**Belge Metni**
+ + + +

Birçok kanalda müzik icra ettim. Bu adeta ailemin bana verdiği açık çek. Beni
sıkmadılar ve serbest bıraktılar. Engellilerin önünü açarsanız engeller aşılır.
Ya da bir şeyi istiyorsanız ve o olmuyorsa. Yeterince istememişsinizdir.
Engellilere bu konuda örnek olursam ne mutlu bana. Bu ülkede 8 milyon engelli
var. Engellilerin şans bulması gerekiyor.
Sayılar ile
dünya rekoru kıracağınızı söylemiştiniz. Bu konuda neler söylemek istersiniz.
Bu turda bunu yapmayacağım. Yaparsam
bir esprisi kalmaz. Bunu daha öne defalarca yaptım. Bu benim sürekli yaptığım
bir şey. Bunu tescilletmek adına ve sayılar ile ilgili daha neler yapabilir
sorusuna binaen yapacağım. Laf olsun diye de değil gerçekten yapabildiğim ve
yapabileceğim için söyledim.

+ + + +

**Hedefler**
1. Söyleşi metnine göre bu ülkede kaç engelli vardır?
2. Söyleşi metnini son cümlesinden sonra kaldığı yerden sürdürün.
Kayıtların söyleşi metniyle hiçbir bağlantısı yoktur.

+ + + +

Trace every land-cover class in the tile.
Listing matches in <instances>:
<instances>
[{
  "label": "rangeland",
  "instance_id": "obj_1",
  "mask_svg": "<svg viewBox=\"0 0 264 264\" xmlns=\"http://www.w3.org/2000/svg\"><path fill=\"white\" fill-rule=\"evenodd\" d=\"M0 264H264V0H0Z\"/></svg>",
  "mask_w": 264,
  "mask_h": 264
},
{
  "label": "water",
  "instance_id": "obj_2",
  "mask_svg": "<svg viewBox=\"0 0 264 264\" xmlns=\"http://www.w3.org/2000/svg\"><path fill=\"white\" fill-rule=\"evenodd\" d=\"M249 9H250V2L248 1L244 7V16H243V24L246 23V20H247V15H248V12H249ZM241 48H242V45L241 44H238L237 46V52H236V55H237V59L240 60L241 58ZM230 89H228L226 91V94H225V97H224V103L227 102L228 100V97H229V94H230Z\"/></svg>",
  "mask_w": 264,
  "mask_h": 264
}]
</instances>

+ + + +

**Alıştırma Sonuçları**
1. 8 milyon.

2.
Sizce görme
engellilerinin en büyük sorunu ne?
Görme engellilerin tek büyük sorunu
şehirleşmedeki altyapı. Yani gelişmiş ülkelerde ya da gelişmekte olan ülkelerde
kaldırımların taşları, binecekleri otobüslerin mesafesi dahi görme engellilere
göre ayarlanıyor. Buda insanlara bir kolaylık sunuyor. Ben şanslıyım bu konuda.
Benimle birlikte benim gören gözüm olan birisi var. Başkaları bu şansı
bulamayabiliyor. Mesela otobüslerde ses sistemi olmalı. Tramvayda olduğu gibi
otobüslerde de olmalı. Görme engelliler için bir kolaylıktır bu. Yanlış mı
düşünüyorum bilmiyorum.
Son olarak
neler söylemek istersiniz?
Elimizden geldiğince Kayseri’yi
temsil etmeye çalışıyorum. Biraz Kayseri, biraz da Beşiktaş camiası son
zamanlarda beni alışık olmadığım derecede sahiplendi. Yakın bir alaka var. Bunu
sadece benim nazarımda değil. Bir gün ya da bir hafta engelliler haftası
olmasın. Bu duruma gereken önemi herkes göstersin. Benim söyleyeceklerim
bunlar.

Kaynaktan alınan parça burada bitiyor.